Nine-Month Delay: New Berlin Airport Won't Open until March 2013
The mayor of Berlin has confirmed that the city's new international airport will not open until March 17, 2013, nine months after its planned June opening. The operators need additional time to complete a fire safety system.
Berlin Mayor Klaus Wowereit sits on a sign at Berlin's BER Airport, whose opening has been delayed until next year.
The city of Berlin announced on Thursday that the German capital's new international airport will first open on March 17, 2013, more than nine months after its previously planned June opening. Berlin Mayor Klaus Wowereit said an earlier opening would not be possible because of technical reasons.
On Tuesday of last week, the city announced it would delaythe airport's planned June 3 opening by an unspecified amount of time. The delay is the second for the airport, which had previously been scheduled to open in November 2011.
Wowereit said the delay until next spring is the result of several factors including the refusal of inspectors to approve interim fire safety measures planned at the aiport until problems with the planned permanent system can be fixed. He also said risks associated with winter would make it difficult to open the facility in winter. "We will do everything to lead the airport to success," Wowereit said.
Wowereit also stated that the airport's main planner, Manfred Körtgen, would be released from his position as a result of the delays. The mayor said that Körtgen, as the official responsible for the construction problem, should have "recognized things in a timely manner."
The mayor said the working relationship with general planning consortium PGBBI, which includes the renowned airport architect Meinhard von Gerkan, would also be terminated.

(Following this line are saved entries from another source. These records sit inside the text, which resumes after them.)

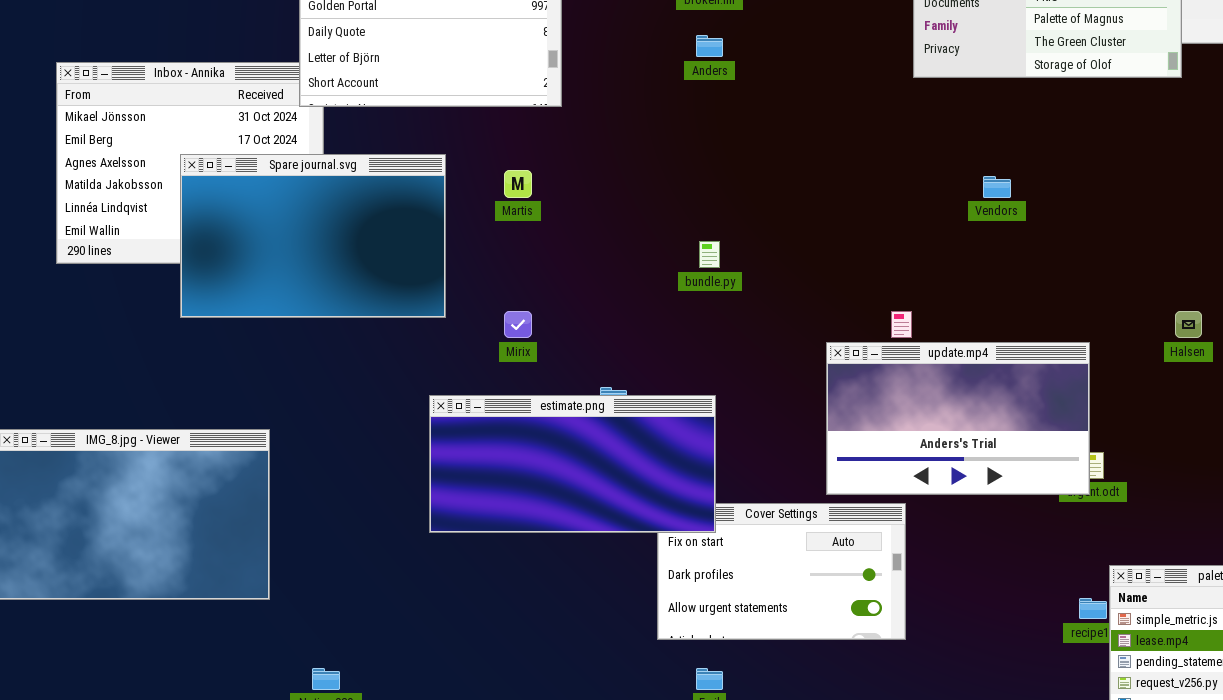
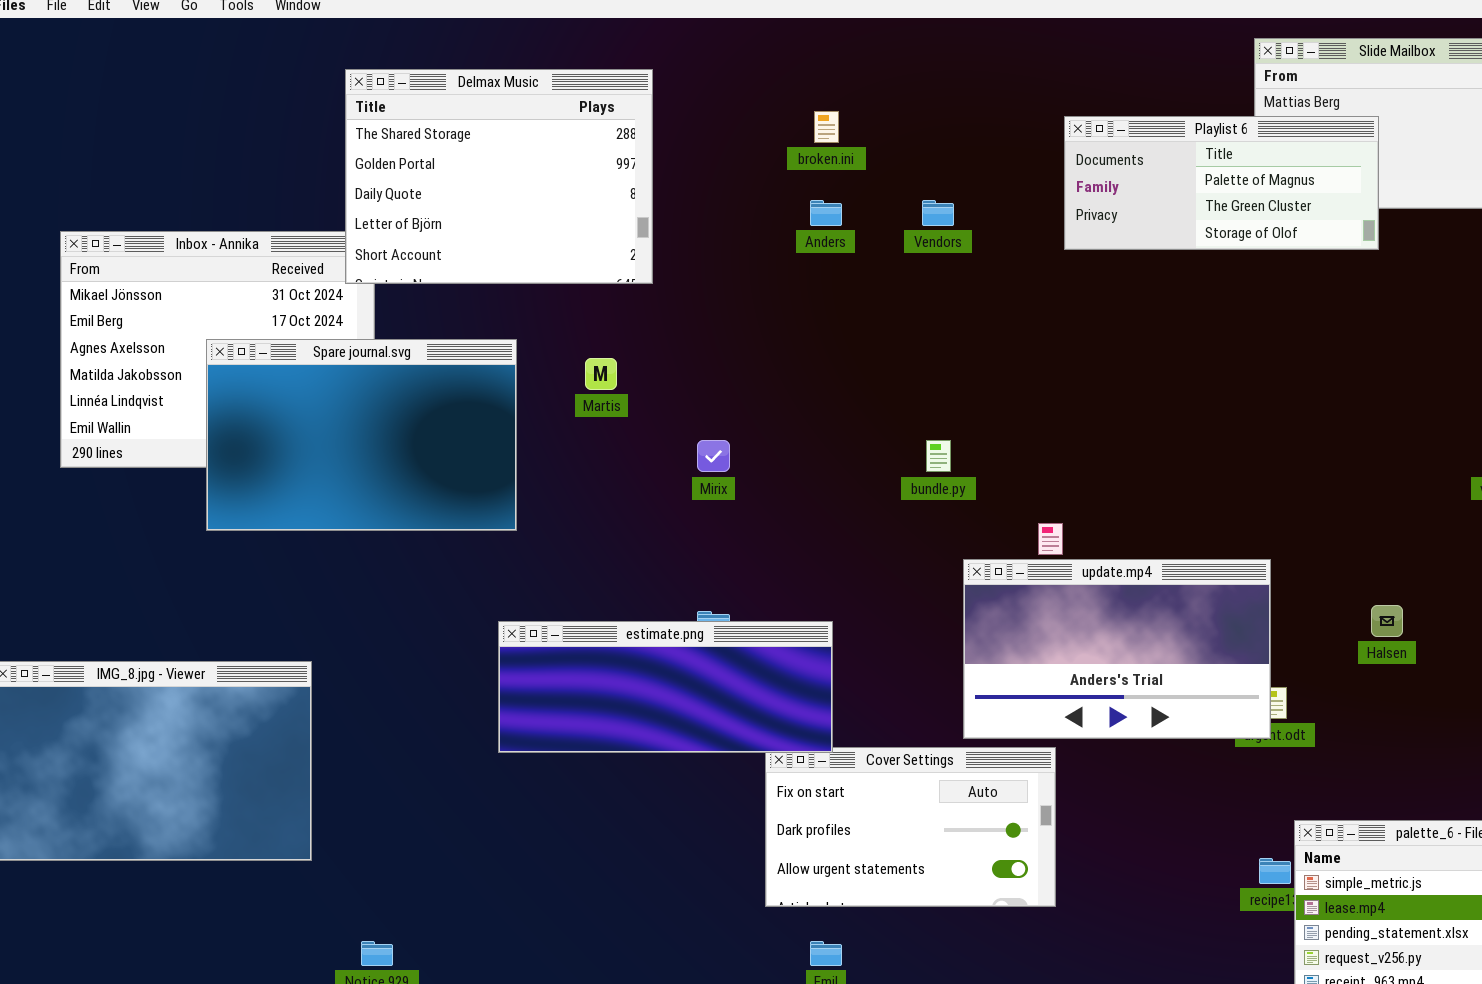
Vendors: [983,176,1011,198] -> [922,200,954,226], moved
bundle.py: [699,241,720,268] -> [926,440,951,472], moved
Mirix: [504,311,532,338] -> [697,440,730,472], moved
Halsen: [1175,311,1202,338] -> [1371,605,1403,637], moved
estimate.png: [429,395,716,533] -> [498,621,833,753], resized

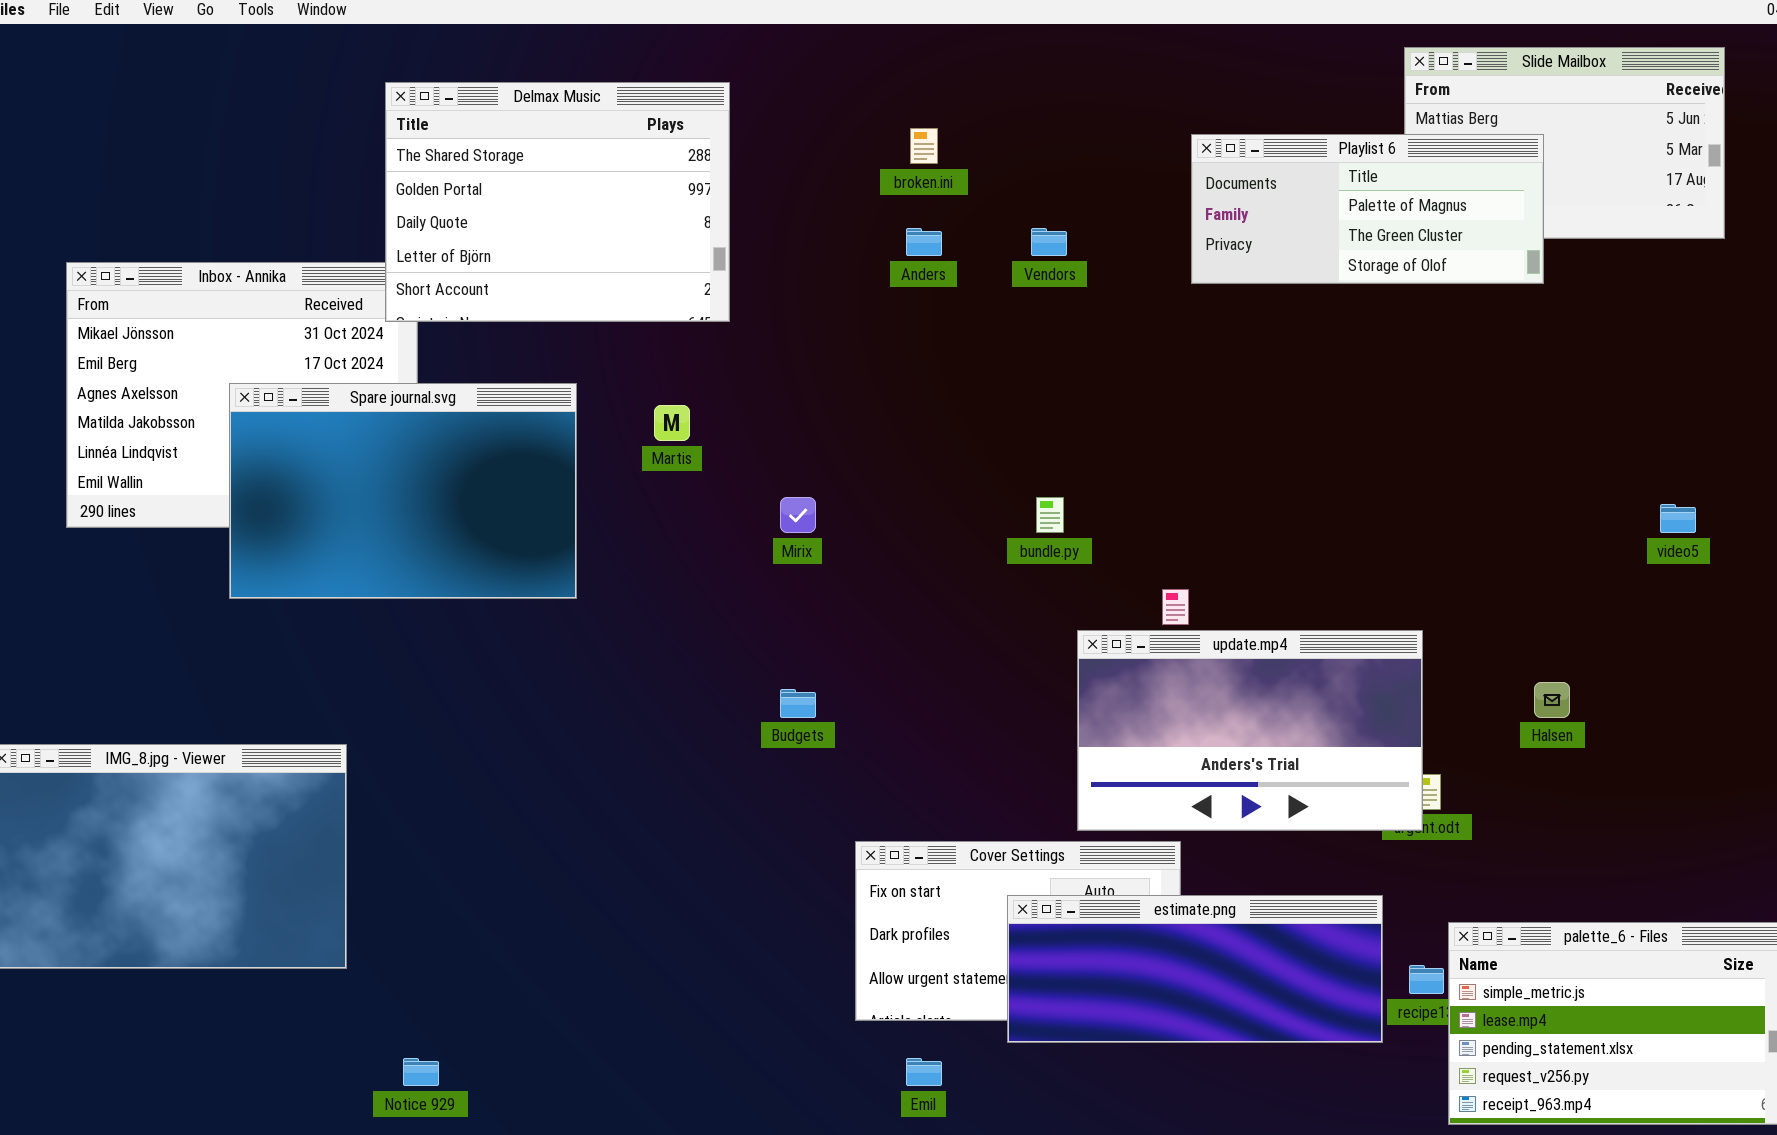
estimate.png: [498,621,833,753] -> [1007,895,1383,1043], moved

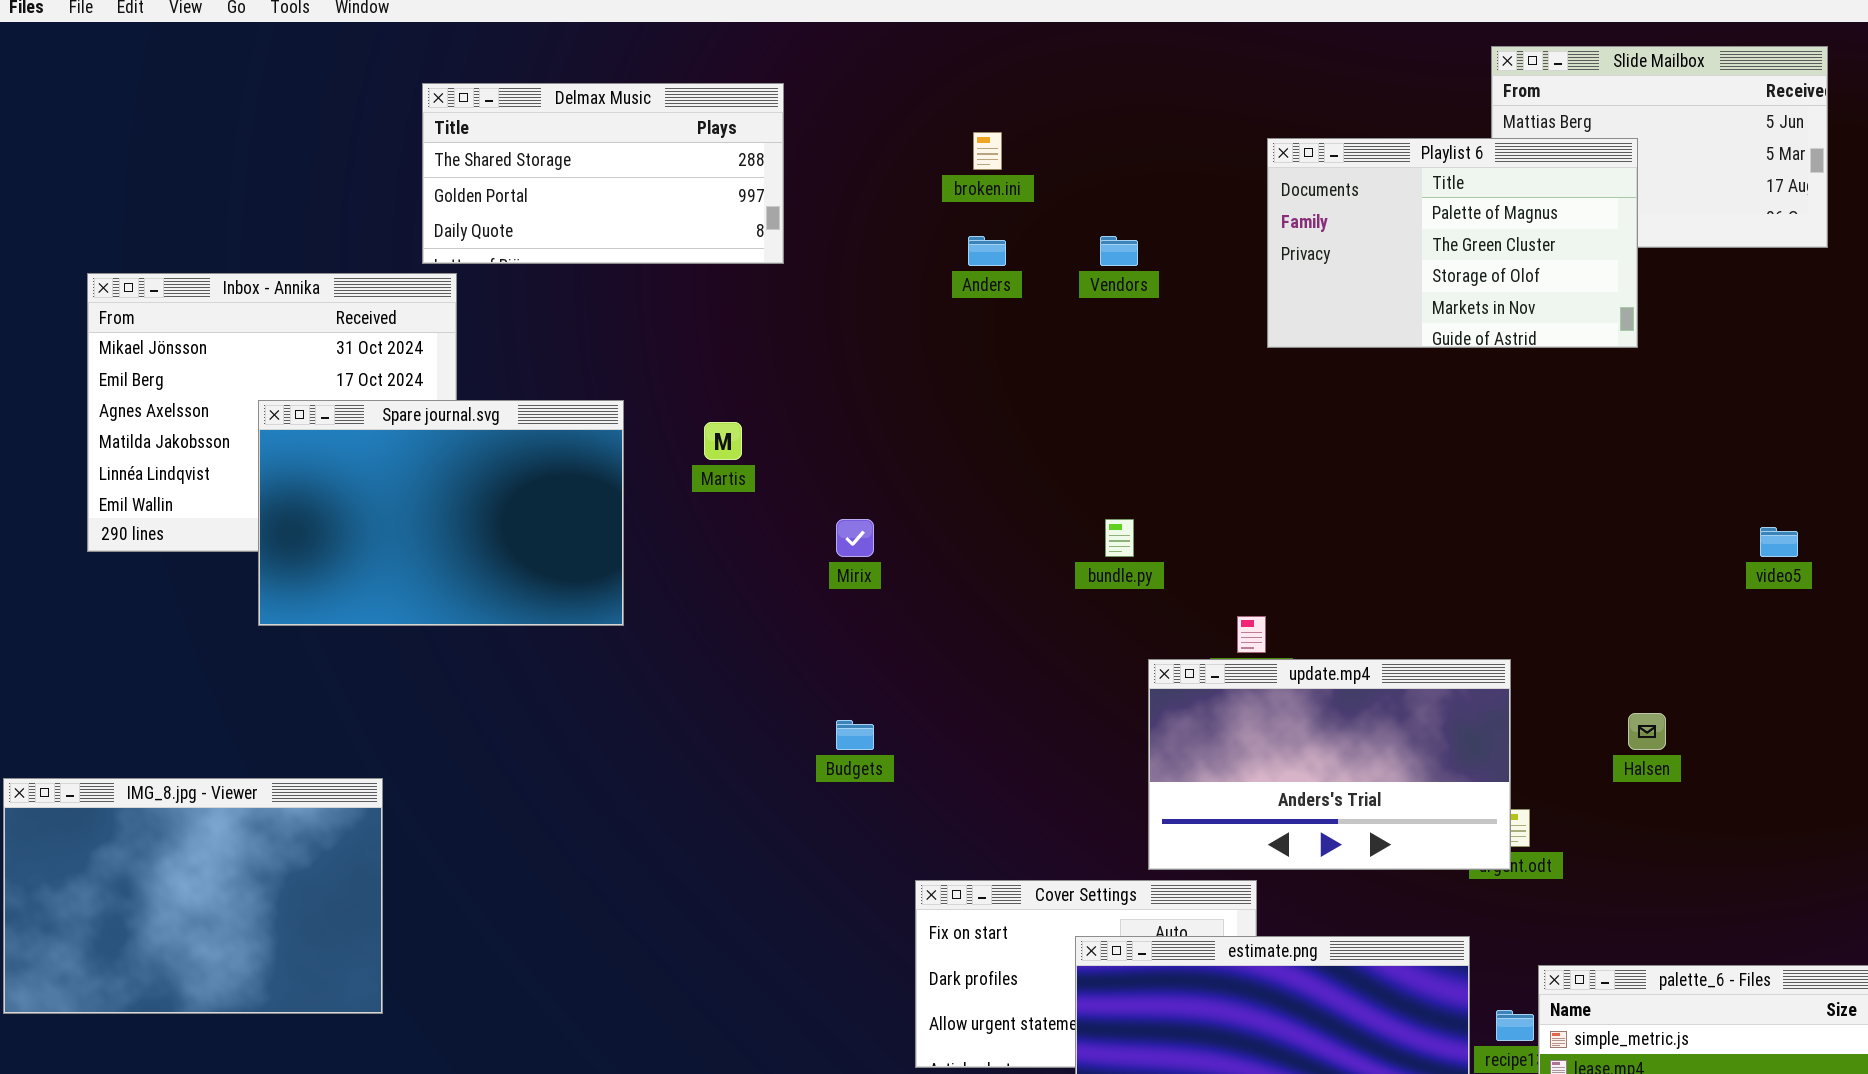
Delmax Music: [385,82,730,322] -> [422,83,784,264], resized
Playlist 6: [1191,134,1544,284] -> [1267,138,1638,348], resized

'You Could Call This a Disaster'
Fingers have been pointing blame over the airport's massively delayed opening since the announcement last week. Officials with the city of Berlin, as the airport's operator, have also been forced to answer to criticism. In an address to the city-state's government last Friday, Wowereit stated: "You could call this a disaster -- there's no way of playing it down." The SPD politician, who is also a member of the airport's supervisory board, said many companies and people had been disappointed by the developments and he also apologized to the affected airlines.
Wowereit said that airlines including Lufthansa, Air Berlin and Easyjet had informed the city that they still want to carry out the new flights that had been planned for the new BER Berlin-Brandenburg International Aiport at the city's existing airports, Tegel and Schönefeld, which had been slated for closure after the opening of BER.